Лесть была приятна. Борис цепко следил за реакцией Ксении на слова, и атаковал:

– Вам я не нравлюсь, потому что вы думаете о другом. И на таких вечеринках злитесь, что его нет рядом.

– Я не злюсь, а люблю. Но вас это не касается.

– Он офицер и в юности вы дали друг другу зарок верности…

– То, что вы навели обо мне справки еще не повод говорить по душам.

Щеки Бориса уличено заалели.

– Но вам хочется поговорить о нем. И не с подругами: они будут завидовать и поучать. А я готов стать на этот вечер искомой жилеткой.

– Спасибо. – Ксения подумала. – Сначала мы решили, что мне нужно закончить институт. Потом я испугалась гарнизонов, неустроенности.

– Это не испуг, а здравый смысл. Я думаю, он хороший человек, если не потащил вас за собой во чтобы—то ни стало.

– Он – да. А я – нет. Удобно прятаться за отговорки.

– Тогда бросайте все и езжайте к нему.

– Не пустят. Там война.

Оба понимали подоплеку слов. Она устала ждать и покаянием выменивала оправдание меленькой лжи, что по каплям вытесняла терпение. Он же, набиваясь в ее друзья, принимал малодушие и ложь, взамен на корыстное право понравиться ей, а затем, как знать, может, заменить легендарного соперника, победив память о нем молчаливым всепрощением. И негласный сговор делал их сообщниками.

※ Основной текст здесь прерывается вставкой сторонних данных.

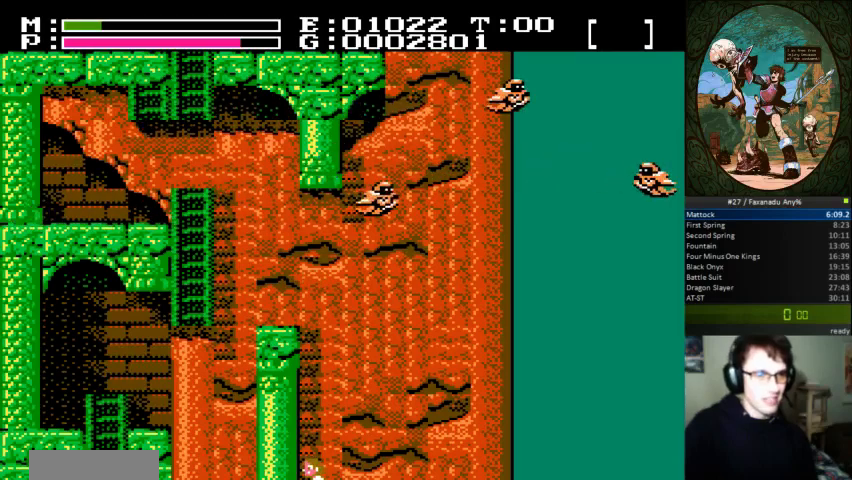
{"dt_ms": 500, "buttons": ["DPAD_RIGHT"], "events": [[133, "A", "up"], [367, "A", "down"], [367, "B", "down"], [467, "A", "up"], [467, "B", "up"]]}
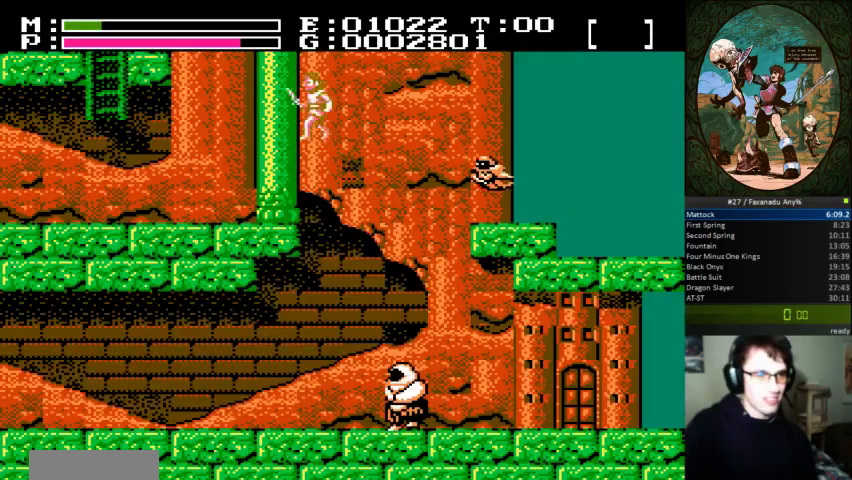
{"dt_ms": 500, "buttons": ["A", "DPAD_RIGHT"], "events": [[467, "A", "down"]]}
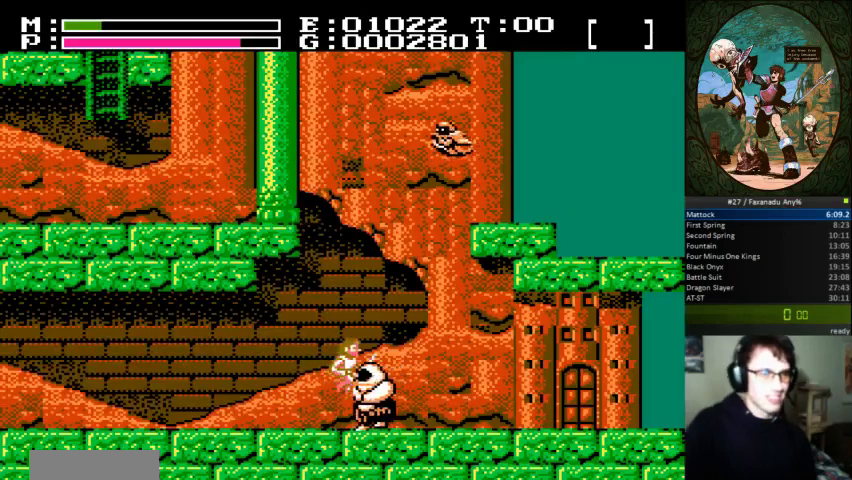
{"dt_ms": 500, "buttons": ["DPAD_RIGHT"], "events": [[233, "A", "up"]]}
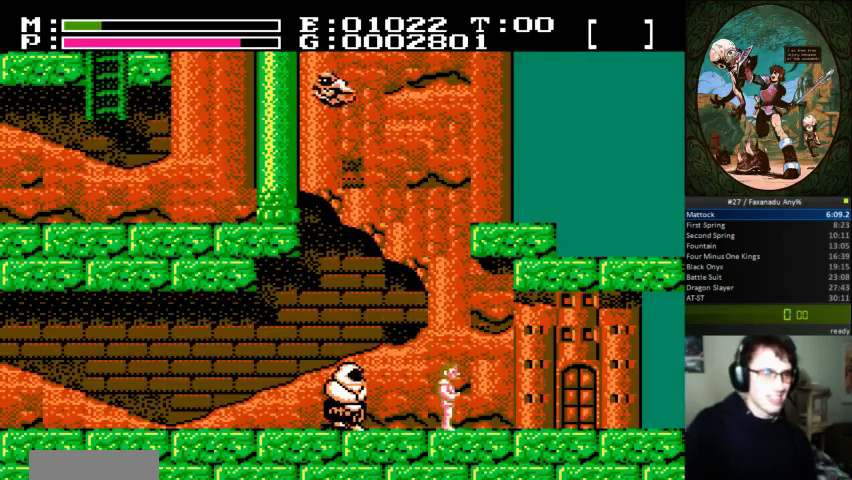
{"dt_ms": 500, "buttons": ["DPAD_RIGHT"], "events": []}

Лучше узнав Борю, Ксения поняла, что в целом первое впечатление о нем составила верно. Хмельницкий боготворил маму и, окончив политехнический институт, по ее совету поступил на службу в крупную строительную фирму. Сначала он боялся даже для себя иметь собственные взгляды. Ишачил на учредителей фирмы, и выслужился в начальники с приличным окладом. Тогда, среди тех, кто не мог навредить Хмельницкому по службе, он уже говорил одни только истины, и таким тоном, точно открыл их сам. Самомнение глушило в нем природную проницательность. Проснувшееся чванство побеждало в нем скромность и воспитанность. Ксения язвила над слабостями жениха. Борис побаивался девушку (как, впрочем, всех женщин), тайно злился на нее, будто ее глазами смотрел на себя маленького с кухни, где буянил пьяный отец. Про себя он считал, что Ксения сочетает здоровую внешность с истерическими «закидонами»; лирические порывы – с очень практичным и очень плоским умом; дурной нрав – с сентиментальностью. Но ее порывистый характер он предпочитал холодному расчету женщин—хищниц, желавших устроить свою жизнь за чужой счет.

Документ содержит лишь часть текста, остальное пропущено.